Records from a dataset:
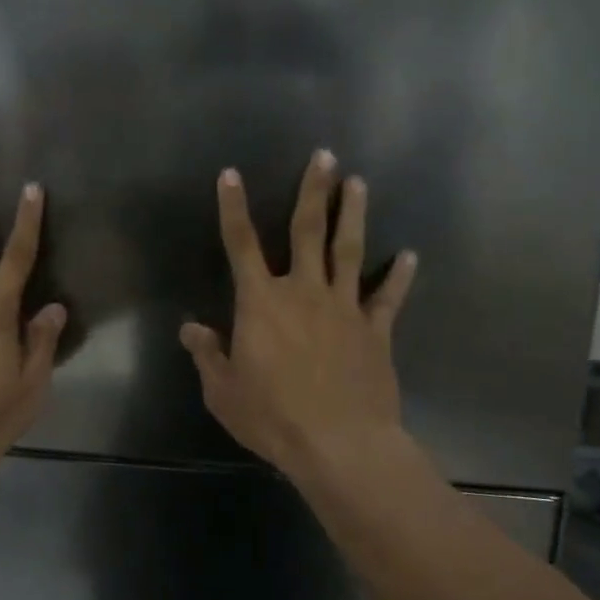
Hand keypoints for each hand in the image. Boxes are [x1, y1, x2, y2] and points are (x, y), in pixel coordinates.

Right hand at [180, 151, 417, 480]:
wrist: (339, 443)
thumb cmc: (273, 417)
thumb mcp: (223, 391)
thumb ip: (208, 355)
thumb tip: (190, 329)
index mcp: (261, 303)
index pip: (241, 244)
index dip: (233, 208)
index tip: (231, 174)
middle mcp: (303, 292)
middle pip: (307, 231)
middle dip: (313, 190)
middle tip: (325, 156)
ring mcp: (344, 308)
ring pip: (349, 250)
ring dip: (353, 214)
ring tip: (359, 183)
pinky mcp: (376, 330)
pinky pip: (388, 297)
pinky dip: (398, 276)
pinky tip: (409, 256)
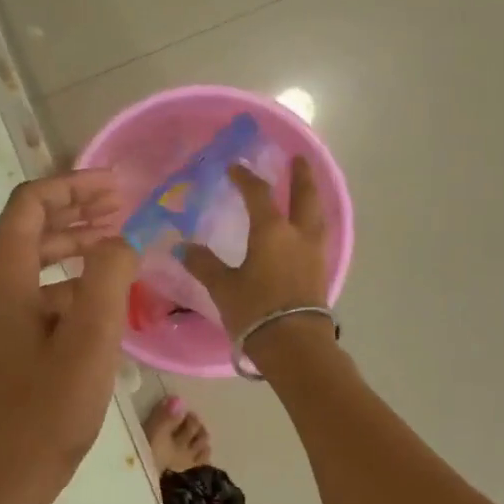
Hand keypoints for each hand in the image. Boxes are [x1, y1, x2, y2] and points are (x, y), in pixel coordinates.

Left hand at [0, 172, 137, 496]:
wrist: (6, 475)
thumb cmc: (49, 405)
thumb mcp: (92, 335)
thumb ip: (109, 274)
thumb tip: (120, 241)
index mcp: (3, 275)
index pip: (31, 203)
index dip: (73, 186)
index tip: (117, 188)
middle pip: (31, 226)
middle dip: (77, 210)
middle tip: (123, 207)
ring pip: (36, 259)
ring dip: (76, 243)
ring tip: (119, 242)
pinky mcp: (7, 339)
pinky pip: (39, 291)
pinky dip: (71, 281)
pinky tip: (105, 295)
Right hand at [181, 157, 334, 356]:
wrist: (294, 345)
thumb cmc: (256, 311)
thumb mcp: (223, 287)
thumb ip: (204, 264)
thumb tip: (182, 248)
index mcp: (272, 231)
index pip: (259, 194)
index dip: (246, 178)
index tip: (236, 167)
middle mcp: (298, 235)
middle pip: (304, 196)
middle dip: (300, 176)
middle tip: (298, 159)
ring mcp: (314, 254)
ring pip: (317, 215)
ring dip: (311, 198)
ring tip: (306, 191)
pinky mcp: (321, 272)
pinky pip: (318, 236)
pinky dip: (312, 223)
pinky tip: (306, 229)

Exercise goal: Out of the data above, transcribe exactly and only the lines starting with the line that has "Left hand at" and going on through the line that has "middle tip: (123, 207)", both included.

Task solution:
Left hand at [0, 172, 137, 496]:
wrist: (6, 475)
thumb cmc: (49, 405)
thumb mcp: (92, 335)
thumb ip: (109, 274)
thumb tip: (120, 241)
index mcp: (3, 275)
index pip: (31, 203)
index dip: (73, 186)
index tip: (117, 188)
middle pip: (31, 226)
middle dip: (77, 210)
middle tip: (123, 207)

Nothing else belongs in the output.